Płock
Niebo płakało nad Mazovią
27 kwi 2015

W ciepłe i duszne niedzielne popołudnie przyjęliśmy na bocznym boisku Wisły Płock zespół z Grodziska Mazowieckiego. Przyjęcie nie było jednak łaskawe dla zawodniczek Mazovii.

W odróżnieniu od naszego ostatniego meczu, tym razem przez pierwszy kwadrans przeciwnik próbował utrzymywać się przy piłce i budować swoje akcje od tyłu. Nie przeszkodziło to jednak nam w stworzeniu kilku dogodnych sytuacji bramkowych, którym jednak brakowało skutecznego zakończenia. W 14 minucie ładnym dryblingiem popisała się Daria Nowak, przekazując piłkę Dominice Przybyszewskiej, a ta mocnym uderzeniem pod poprzeczkę nie dała szans bramkarce. 3 minuty później spokojnie budowaną akcję sprytnie wykończyła Daria Nowak, jednak piłka uderzyła w poprzeczkę. Z biegiem czasu zawodniczki z Grodziska Mazowieckiego miały coraz więcej problemów z wyprowadzeniem piłki, często wybijając ją do przodu i próbując wykorzystywać przepis o spalonym. W 37 minucie wracająca za akcją obrończyni gości wepchnęła futbolówkę do swojej bramki.

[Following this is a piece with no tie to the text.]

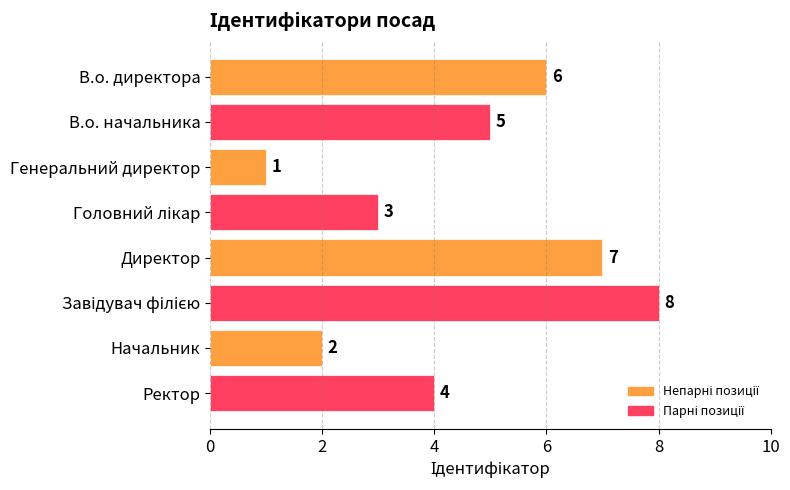

The chart shows a value of 11 at Директор. True or false?

False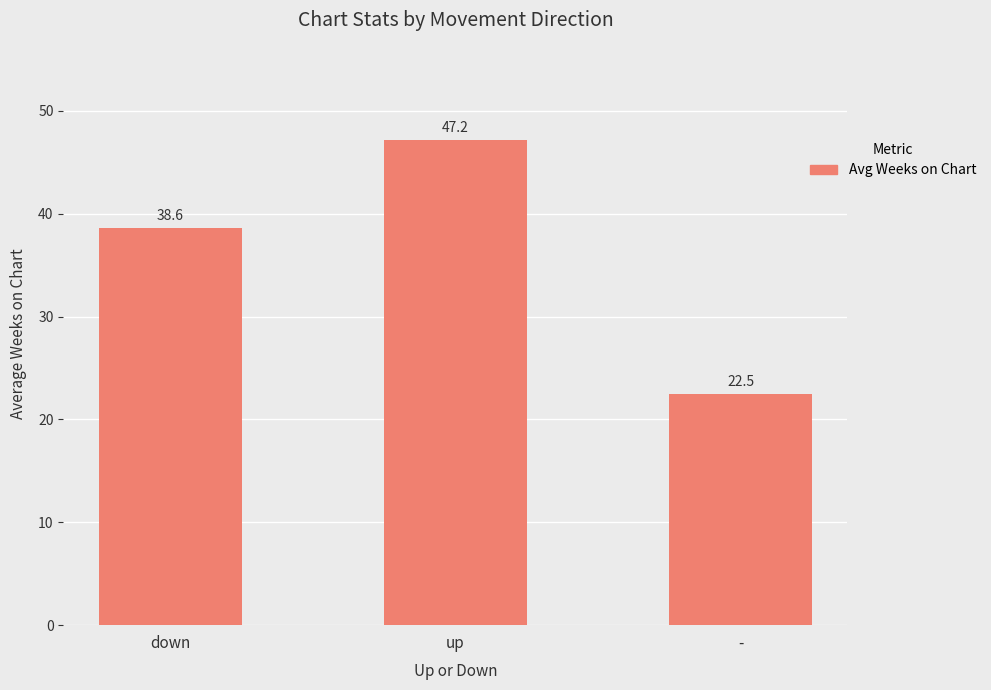

What is the label of the 2nd bar from the right?

up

W drugiej połowie scenariusz pozostał ten sam, zmieniły się tylko warunki pogodowe. W Płocku zaczął padać dawno niewidziany deszcz, a my na boisku, z każdą kolejną minutą, powiększaliśmy swoją przewagę. W 52 minucie musiała interweniować dobrze spisująca się w bramce Alicja Kopacz, wybijając uderzenie po rozegranym rzucie wolnym. Chwilę później było już 3:0 za sprawą Darii Nowak i asystującej jej Dominiki Przybyszewskiej. W 60 minucie nastąpiła zmiana, Klaudia Stradomska zastąpiła Julię Krawczyk. Ostatnie 20 minut spotkania to kompletna dominacja Królewskich, które co i raz dochodziły do sytuacji bramkowych, obijając słupki i poprzeczki drużyny przyjezdnej. Między 63 a 67 minutą spotkania do bramki Mazovii trafiały kolejno Dominika Przybyszewska, Klaudia Łyzińska i Daria Nowak (z rzutu karnego). Okazję do gry dostała po raz kolejny Julia Mikołajewska, która pojawiła się na boisku za Dagmarę Świt. Ostatnia akcja spotkania była ukoronowaniem naszej przewagi. Wykopaną z 5 metra futbolówkę przejęła Dominika Przybyszewska i po szybkiej wymianie podań z Darią Nowak przypieczętowała okazałą wygraną.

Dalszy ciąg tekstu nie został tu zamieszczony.